Rowe noted that the surgical approach still has a lot of grey area; some people respond very well and others do not, and they’re not sure why.
Asked who is your counterpart in the adult world at Johns Hopkins (Rowe only sees young people) Rowe noted there was none. He noted that he’s inundated with requests for consultations, at one point last summer getting fifty a week. He has enough work to keep five physicians and nurse practitioners busy but his hospital, which is under financial constraints, is not interested in expanding his clinic.
The subsets just keep coming. Eosinophilic esophagitis is a miserable condition associated with pain, nausea, and vomiting in children. It appears to be showing up in this EDS/OI cohort as well.
Eosinophilic esophagitis is an inflammatory condition in which the wall of the esophagus becomes filled with large numbers of eosinophils, a type of white blood cell. It’s associated with allergy.
The major symptom in adults with eosinophilic esophagitis is difficulty in swallowing solid food (dysphagia). Specifically, the food gets stuck in the esophagus after it is swallowed. Less common symptoms include heartburn and chest pain. In children, the most common symptoms are abdominal pain, nausea, vomiting , coughing, and failure to thrive.
Finding that prednisone for asthmatics helped some children’s gut symptoms, one doctor put them on a (chopped up) amino acid diet and their symptoms dropped dramatically. The response was dramatic enough that the practitioner joked that some parents were writing him into their will.

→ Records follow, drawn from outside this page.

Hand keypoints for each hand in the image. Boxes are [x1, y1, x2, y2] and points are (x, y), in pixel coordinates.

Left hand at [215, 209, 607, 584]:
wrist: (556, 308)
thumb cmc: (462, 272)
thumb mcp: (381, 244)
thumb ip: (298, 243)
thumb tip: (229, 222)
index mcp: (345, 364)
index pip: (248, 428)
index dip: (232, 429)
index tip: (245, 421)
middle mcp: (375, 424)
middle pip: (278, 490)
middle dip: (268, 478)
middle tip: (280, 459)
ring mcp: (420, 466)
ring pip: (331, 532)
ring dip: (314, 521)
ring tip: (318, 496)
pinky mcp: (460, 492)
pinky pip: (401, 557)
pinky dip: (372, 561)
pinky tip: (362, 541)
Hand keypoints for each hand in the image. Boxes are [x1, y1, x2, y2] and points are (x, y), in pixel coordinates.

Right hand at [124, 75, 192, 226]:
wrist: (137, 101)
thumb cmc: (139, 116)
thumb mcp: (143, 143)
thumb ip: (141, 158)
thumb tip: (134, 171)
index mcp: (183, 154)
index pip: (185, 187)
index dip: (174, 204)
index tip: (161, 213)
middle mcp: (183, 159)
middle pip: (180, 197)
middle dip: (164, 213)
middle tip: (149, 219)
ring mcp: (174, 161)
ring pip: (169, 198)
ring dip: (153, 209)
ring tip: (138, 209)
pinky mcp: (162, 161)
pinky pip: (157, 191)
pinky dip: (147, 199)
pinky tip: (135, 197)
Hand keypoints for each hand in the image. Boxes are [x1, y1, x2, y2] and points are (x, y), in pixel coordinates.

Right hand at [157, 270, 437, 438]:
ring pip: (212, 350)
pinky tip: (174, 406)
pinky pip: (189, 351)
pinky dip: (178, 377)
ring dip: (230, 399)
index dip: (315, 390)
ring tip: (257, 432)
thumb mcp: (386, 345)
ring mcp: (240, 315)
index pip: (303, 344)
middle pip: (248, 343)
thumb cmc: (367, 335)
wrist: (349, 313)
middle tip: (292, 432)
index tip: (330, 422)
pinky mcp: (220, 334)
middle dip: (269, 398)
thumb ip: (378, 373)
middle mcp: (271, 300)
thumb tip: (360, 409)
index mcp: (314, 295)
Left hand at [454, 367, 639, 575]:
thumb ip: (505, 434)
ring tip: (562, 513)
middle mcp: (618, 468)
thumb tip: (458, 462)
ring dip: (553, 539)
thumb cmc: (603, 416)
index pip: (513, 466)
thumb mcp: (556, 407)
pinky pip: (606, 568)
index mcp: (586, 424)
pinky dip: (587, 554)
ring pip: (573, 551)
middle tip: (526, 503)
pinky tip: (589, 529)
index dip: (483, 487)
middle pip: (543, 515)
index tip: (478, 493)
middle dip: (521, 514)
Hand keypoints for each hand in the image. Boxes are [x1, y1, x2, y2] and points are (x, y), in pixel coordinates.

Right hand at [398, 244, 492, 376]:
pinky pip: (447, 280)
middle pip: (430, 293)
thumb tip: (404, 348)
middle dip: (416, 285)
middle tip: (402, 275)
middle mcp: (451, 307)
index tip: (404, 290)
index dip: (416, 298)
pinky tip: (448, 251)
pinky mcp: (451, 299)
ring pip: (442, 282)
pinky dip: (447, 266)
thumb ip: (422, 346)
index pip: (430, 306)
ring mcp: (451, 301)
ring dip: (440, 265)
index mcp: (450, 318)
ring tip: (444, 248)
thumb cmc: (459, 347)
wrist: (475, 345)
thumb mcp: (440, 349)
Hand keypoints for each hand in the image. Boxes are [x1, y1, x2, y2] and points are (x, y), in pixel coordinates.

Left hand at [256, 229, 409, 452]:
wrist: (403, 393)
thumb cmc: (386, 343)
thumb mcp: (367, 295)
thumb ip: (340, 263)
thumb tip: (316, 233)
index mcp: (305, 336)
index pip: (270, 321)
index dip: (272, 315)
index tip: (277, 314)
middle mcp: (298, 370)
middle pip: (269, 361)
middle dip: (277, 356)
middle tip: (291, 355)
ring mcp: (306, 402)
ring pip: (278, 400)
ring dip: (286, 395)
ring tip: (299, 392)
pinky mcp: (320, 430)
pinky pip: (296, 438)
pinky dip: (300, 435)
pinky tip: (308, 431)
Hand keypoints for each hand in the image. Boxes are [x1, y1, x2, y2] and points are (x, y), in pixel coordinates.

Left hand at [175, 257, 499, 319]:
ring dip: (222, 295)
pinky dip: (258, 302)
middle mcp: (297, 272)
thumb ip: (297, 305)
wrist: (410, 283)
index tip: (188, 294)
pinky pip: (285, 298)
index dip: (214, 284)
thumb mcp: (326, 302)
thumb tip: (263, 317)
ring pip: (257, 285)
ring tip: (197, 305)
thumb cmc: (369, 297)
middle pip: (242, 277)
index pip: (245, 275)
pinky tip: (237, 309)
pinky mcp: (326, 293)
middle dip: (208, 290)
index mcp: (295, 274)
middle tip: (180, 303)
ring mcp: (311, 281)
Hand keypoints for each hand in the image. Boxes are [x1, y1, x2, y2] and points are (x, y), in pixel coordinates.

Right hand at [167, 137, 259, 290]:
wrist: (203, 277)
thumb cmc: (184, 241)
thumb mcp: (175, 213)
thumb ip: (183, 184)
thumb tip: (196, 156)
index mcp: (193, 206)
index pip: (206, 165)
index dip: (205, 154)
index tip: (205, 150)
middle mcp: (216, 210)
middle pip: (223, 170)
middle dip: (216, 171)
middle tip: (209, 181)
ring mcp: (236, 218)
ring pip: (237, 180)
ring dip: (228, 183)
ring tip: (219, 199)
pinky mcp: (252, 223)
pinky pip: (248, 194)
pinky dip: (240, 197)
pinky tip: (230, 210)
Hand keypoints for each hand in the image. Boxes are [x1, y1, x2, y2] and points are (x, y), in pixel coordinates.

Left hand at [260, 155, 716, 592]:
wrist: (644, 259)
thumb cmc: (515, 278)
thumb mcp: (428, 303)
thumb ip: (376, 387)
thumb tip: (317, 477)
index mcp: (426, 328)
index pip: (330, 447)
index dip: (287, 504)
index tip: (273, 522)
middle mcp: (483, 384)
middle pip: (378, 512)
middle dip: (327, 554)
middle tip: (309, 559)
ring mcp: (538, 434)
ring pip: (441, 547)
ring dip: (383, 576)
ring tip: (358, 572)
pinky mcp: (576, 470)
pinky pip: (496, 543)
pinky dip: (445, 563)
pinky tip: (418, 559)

J
This story underscores the need to see an experienced practitioner who’s up on the possible causes of POTS, EDS and ME/CFS. Probably few ME/CFS experts check, for instance, on for a Chiari Malformation or vertebrae impingement in their patients.
That kind of neuro-anatomic issue has mostly been associated with fibromyalgia, but the overlaps between all these conditions are substantial; what condition you get diagnosed with may very well depend on which practitioner you see. It makes sense that ME/CFS practitioners know all the ‘FM’ therapies, the POTS therapies, how to diagnose EDS, etc. and vice versa. (Nobody ever said this field was easy )
The upside is that a range of treatments are available that in the right hands do work. Rowe’s early study showed he was able to significantly help many people with these conditions. The key for the patient, then, is getting diagnosed and getting to the right practitioner. We’ll have more on that process in future blogs.